Son yıllarda İsrail ile resmi normalleşme sürecine girmese de taraflar arasındaki yakınlaşma emareleri ve verilen mesajlar Riyad-Tel Aviv hattında özellikle ABD başkanlık seçimi sonrasında yeni bir aşamaya geçilebilme ihtimalini ortaya koymaktadır. Suud-İsrail normalleşmesi Hamas’ın varoluşsal mücadelesine olumsuz etki yapacağından Sinvar’ın söylem ve fiillerinde bu denklemi ciddi şekilde hesaba katması gerekmektedir. Suud’un Tel Aviv ile normalleşme adımını atmaması halinde Gazze soykırımından ötürü bölgede ve küresel kamuoyunda oluşan hassasiyetten ötürü Hamas ile Riyad arasında yeni bir sayfanın açılma olasılığı da göz ardı edilmemelidir. Hamas’ın işgal devletine karşı siyasi ve askeri mücadelelerinin tonunu artırmasının beklendiği önümüzdeki süreçte BAE’nin nasıl bir strateji izleyeceği de merak konusudur.
İşgal devletinin bölgedeki en önemli müttefiki konumuna gelen Abu Dabi yönetiminin Hamas’ı yıpratmaya yönelik Muhammed Dahlan kartını öne sürüp sürmeyeceği hususu, Filistin siyasetinin geleceğini şekillendirme potansiyelini bünyesinde barındırmaktadır. Filistin’de 2019’da planlanan devlet başkanlığı seçimleri için Mahmud Abbas’a yakın isimler tarafından Dahlan için ciddi kamuoyu yoklamaları yaptırılmış ve sahada beklenen karşılık bulunmadığı için Abbas yönetimi ve Fetih aleyhine oluşabilecek riskler nedeniyle seçimler yaptırılmamıştı. BAE’nin Filistin üzerinde nüfuzunu artırmak için en işlevsel ve güçlü silahı konumundaki Dahlan’ı Sinvar karşısında kullanması, Filistin’de sistem içi ihtilafları tetikleyebilir ve Pekin’de varılan mutabakatı ciddi şekilde sarsabilir. Bu nedenle Sinvar döneminde Hamas’ın bölgesel aktörlerle kuracağı ilişkilerde vereceği en hayati sınavların başında Abu Dabi’ye yönelik stratejisi gelmektedir. Sinvar’ın Arafat benzeri bir söylem ve eylem stratejisi ile sahadaki mevcut etkisini artırması ve Fetih mensuplarının da teveccühünü kazanmasının, Abu Dabi ve Dahlan zemininde oyun bozucu bir yönünün de olacağının altı çizilmelidir.

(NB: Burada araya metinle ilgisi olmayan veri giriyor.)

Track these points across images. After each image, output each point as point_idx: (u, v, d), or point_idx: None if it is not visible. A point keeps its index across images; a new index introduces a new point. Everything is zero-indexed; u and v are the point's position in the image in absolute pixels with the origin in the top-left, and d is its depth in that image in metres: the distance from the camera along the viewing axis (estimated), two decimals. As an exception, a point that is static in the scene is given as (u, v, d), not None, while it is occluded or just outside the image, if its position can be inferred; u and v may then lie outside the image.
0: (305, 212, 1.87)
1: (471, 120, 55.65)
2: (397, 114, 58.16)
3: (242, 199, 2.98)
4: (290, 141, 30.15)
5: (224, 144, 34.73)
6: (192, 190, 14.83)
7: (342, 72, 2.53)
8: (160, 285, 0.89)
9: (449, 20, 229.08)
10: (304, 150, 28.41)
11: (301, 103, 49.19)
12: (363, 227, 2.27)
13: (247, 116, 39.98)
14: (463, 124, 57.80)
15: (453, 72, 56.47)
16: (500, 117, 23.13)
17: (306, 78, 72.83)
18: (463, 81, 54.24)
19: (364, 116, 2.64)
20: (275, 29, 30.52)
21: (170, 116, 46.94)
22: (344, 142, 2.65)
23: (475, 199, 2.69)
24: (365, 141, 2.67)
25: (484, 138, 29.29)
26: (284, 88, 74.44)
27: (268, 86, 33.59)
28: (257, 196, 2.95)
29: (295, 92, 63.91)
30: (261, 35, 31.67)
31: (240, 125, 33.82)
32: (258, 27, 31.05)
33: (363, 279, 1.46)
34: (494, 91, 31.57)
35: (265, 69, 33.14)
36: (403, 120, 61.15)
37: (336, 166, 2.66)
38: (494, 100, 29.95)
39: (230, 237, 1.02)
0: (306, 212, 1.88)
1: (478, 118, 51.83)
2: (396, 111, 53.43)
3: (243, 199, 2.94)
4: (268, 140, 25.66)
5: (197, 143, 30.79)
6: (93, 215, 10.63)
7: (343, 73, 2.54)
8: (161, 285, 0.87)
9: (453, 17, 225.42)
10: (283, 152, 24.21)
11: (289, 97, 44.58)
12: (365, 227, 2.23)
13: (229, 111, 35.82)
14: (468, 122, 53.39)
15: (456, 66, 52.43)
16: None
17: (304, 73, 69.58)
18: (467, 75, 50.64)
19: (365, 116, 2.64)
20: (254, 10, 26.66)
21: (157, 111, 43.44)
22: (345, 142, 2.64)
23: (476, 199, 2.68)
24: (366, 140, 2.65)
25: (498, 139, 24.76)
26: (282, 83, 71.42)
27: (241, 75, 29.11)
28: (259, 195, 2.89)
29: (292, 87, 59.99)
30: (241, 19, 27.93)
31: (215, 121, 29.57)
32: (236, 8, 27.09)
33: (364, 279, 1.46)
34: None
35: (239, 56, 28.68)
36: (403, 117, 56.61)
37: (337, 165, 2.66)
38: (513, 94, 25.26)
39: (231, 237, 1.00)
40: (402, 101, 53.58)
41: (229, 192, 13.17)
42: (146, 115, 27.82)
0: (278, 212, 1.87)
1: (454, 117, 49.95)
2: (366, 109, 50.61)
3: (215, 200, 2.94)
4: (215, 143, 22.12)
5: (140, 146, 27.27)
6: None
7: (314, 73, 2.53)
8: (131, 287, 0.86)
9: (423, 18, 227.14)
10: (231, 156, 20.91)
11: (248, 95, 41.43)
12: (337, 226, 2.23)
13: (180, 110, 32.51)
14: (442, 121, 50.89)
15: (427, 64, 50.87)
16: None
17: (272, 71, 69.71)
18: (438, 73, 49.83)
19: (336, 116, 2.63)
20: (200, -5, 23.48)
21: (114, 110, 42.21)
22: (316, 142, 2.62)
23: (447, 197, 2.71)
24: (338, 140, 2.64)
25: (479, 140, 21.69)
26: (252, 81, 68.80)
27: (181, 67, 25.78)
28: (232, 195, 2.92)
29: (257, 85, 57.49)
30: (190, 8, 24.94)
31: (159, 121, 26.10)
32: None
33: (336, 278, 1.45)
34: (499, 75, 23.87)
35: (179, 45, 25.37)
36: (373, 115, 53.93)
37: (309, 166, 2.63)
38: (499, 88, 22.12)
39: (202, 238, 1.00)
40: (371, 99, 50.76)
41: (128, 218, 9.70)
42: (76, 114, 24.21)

Hamas’ın yeni lideri Yahya Sinvar’ın harekete yön verme gücü yüksek olduğundan Hamas’ın ideolojik bağlamına radikal dokunuşlar yapıp yapmayacağı merak konusudur. Burada altı çizilmesi gereken husus Heniyye sonrasında onun boşluğunu dolduracak ve yapı içinde kırılganlıklara imkanlar dahilinde izin vermeyecek bir ismin hareketin liderliğine Şura Meclisi üyelerinin oy birliğiyle seçilmesidir. Hamas’ın kurumsal aklının ne şekilde tezahür ettiğini elbette zaman gösterecektir. Bu yeni dönemde Sinvar’ın ikamet edeceği yer, ilk açıklamalarında öne çıkaracağı başlıklar ve vereceği mesajlar, küresel ve bölgesel güçlerle Heniyye dönemindekine benzer bir çizgide ilişki kurup kurmayacağı, Hamas’ın ve Filistin siyasallığının geleceğine dair daha sağlıklı ve somut öngörülerde bulunulmasına kapı aralayacaktır.